> **TRECHO DO DOCUMENTO**:
++++++++++

A casa era grande, tinha uma garagem que só
vivia vazia, uns quartos que eram o dobro do tamanho da nossa casa, uma
geladeira de dois andares e, lá atrás, no final de um corredor onde Nick
costumava deixar sujeira pra minha mãe limpar, ficava um quartinho, um
verdadeiro cubículo, onde minha mãe por vezes ficava em tempo de Natal ou Ano
Novo. Naqueles tempos ela sempre trazia uns restos de peru, farofa com ameixas
dentro, castanhas e Panetone. Por vezes ficávamos esperando por ela chegar a
casa. Sempre trazia alguma novidade. Mas naquele dia eu e meu irmão tínhamos
ido à casa da patroa para conhecer Raphaela. Não fazia nem idéia pra quê.
Raphaela tinha um
quarto maior do que a minha casa. Do lado da cama uma caixa de Big Big só pra
ela e um num sei quanto de todo tipo de coisa que eu e meu mano nem fazia idéia
que existiam. Na sala ao lado do quarto, uma TV de umas mil polegadas
centralizada. Ao lado, um aparelho de VHS daqueles importados e desconhecidos.
Naquele dia conhecemos pessoalmente a menina Raphaela. Fomos até ali, pois era
isso que as domésticas faziam e ainda hoje fazem. A queda do menino Miguel não
é uma exceção. Fomos até ali, pois éramos os mais novos. Eu o mais sapeca.
Estávamos de férias. E Raphaela não tinha com quem brincar. Não tinha irmãos.
Mal podia sair pra ir à padaria no final da rua.
Raphaela, assim como
eu, não entendia nada sobre a vida. Raphaela era sozinha. Ela e sua caixa de
chicletes que ela não fazia questão de dividir conosco. Assistimos o Titanic.
Era algo novo. Inédito em sua plenitude. A TV era tão grande que parecia que a
gente ia cair dentro dela. Raphaela rindo da nossa cara de besta. Já tinha
visto aquele filme bem umas mil vezes. Sabia todas as falas. Repetia e dizia coisas que a gente, crente,
não podia dizer. A gente comeu pizza no fim da tarde. O Nick não parecia mais
tão grande assim. Voltei naquela casa umas três vezes. Na segunda vez foi para
o aniversário de Raphaela. Eu e meu irmão. Não queria ir. Mas a promessa e o
convite eram para irmos, eu e meu irmão mais novo (sempre ele) passarmos o
aniversário de ‘Rafa’ no Playcenter. Raphaela não tinha amigos. Não de verdade.

++++++++++

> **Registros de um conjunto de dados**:
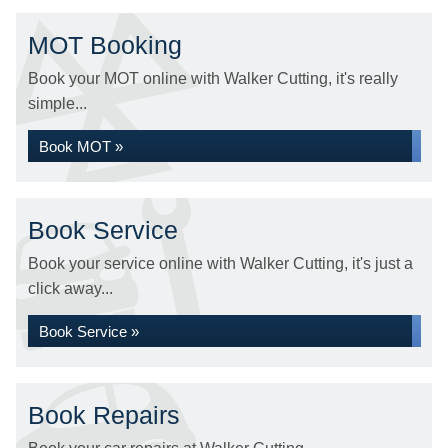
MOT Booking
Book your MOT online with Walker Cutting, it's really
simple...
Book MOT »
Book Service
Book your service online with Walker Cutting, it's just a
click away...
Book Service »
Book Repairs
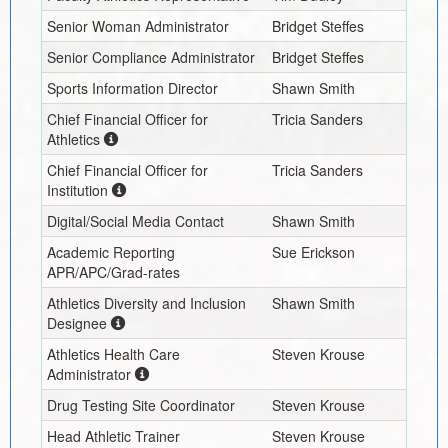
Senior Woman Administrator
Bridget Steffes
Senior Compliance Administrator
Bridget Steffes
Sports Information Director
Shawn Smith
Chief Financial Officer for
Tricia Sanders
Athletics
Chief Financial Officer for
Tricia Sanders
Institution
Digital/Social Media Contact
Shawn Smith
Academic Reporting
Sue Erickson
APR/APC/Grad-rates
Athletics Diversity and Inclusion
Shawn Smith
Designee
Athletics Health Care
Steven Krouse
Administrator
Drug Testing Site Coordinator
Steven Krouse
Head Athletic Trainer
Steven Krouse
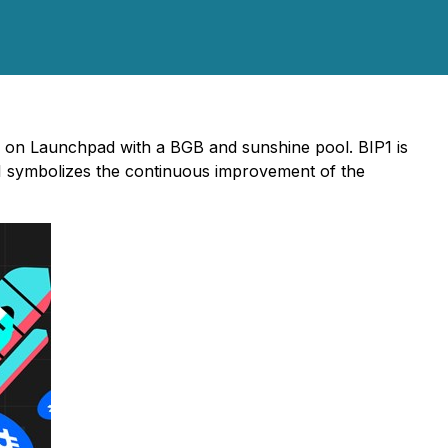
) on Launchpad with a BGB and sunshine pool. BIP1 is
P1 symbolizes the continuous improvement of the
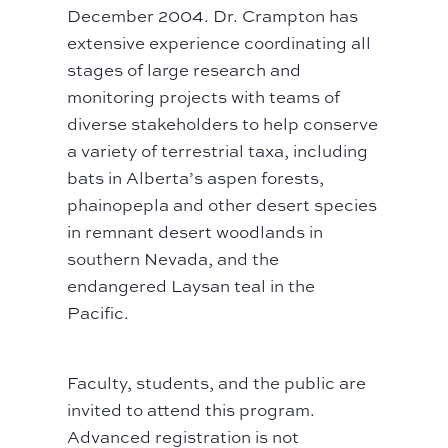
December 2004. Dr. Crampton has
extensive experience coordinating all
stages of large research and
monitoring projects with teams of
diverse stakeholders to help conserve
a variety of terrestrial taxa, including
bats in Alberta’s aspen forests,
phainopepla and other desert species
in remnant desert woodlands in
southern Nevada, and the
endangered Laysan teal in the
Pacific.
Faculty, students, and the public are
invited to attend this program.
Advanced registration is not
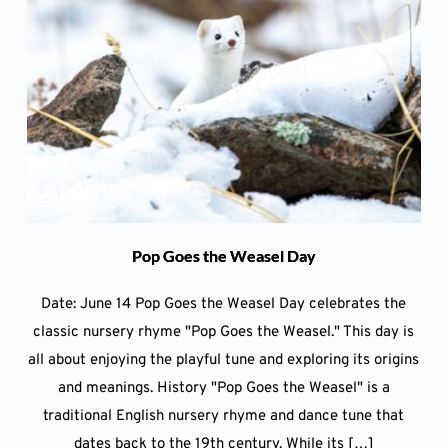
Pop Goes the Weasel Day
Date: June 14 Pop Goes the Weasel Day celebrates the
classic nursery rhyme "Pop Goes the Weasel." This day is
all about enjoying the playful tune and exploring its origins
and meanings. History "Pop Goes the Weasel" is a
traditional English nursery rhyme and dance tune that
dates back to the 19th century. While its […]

++++++++++

> **TAREFAS A REALIZAR**:
1. Segundo o relato sobre a casa da patroa, onde seria passado o aniversário de Raphaela?
2. Prossiga o relato sobre a casa da patroa, começando logo após a última frase apresentada.

> **RESPOSTAS POR TAREFA**:
1. No Playcenter.

2.
Foi um dos dias mais divertidos que talvez eu tivesse na minha infância. Sério.
No meio da tarde, pizza novamente. Raphaela passou o dia brincando com meu e
irmão e eu. ‘pega aquele refrigerante pra mim’. ‘joga esse papel no lixo’. ‘por
que que tu rir assim, menino?’
No fim do dia a coisa
não tinha mais graça alguma. No outro dia mãe ia sair de casa antes das seis da
matina, chegar depois das cinco, pedir uma massagem nas pernas como se fossem
duas colunas de concreto depois de um dia em pé passando roupa. Dia de faxina
ela chegava morta. Ficava tão exausta que mal conseguia reclamar da gente
brigando, do barulho da rua, da TV ligada até tarde. Era quase um zumbi.
Raphaela depois foi embora. Não sei que fim levou. A menina que precisava dos
filhos da empregada para não se sentir sozinha. A menina e seu cofre lotado,
seu quarto cheio de brinquedos caros, roupas de todos os tipos, mas um sorriso
triste. Uma casa tão grande e tão cheia de silêncio. Uma rua tão rica que
parecia mais um cemitério. Aquele dia inesquecível no parque de diversões
comemorei foi meu aniversário. O meu, o do meu irmão e o de muitos anos. Nunca
mais voltei ali. Hoje eu penso que não fiquei com raiva de Raphaela naquela
tarde. Eu fiquei mesmo foi com pena.